TASK DIRECTIONS — Please begin with the line containing "left shoulder: (77, 101)" and reproduce each line exactly until the records below end, without any pictures.

********

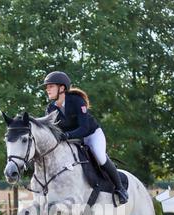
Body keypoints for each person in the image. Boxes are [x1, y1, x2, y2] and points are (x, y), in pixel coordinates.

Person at [42, 71, 128, 205]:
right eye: (46, 87)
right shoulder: (50, 109)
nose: (47, 89)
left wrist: (67, 135)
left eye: (51, 86)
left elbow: (84, 128)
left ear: (62, 88)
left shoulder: (77, 101)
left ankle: (120, 188)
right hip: (71, 140)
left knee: (100, 156)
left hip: (91, 134)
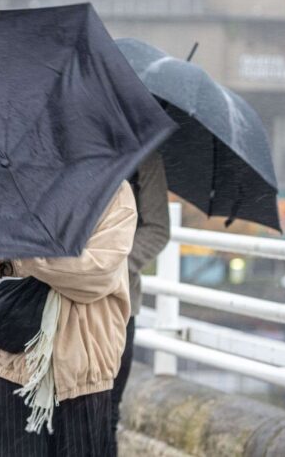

********

OUTPUT OF THE TASK —
left shoulder: (77, 101)
left ankle: (120, 188)
right hip: (71, 140)
left knee: (100, 156)
left hip: (91, 134)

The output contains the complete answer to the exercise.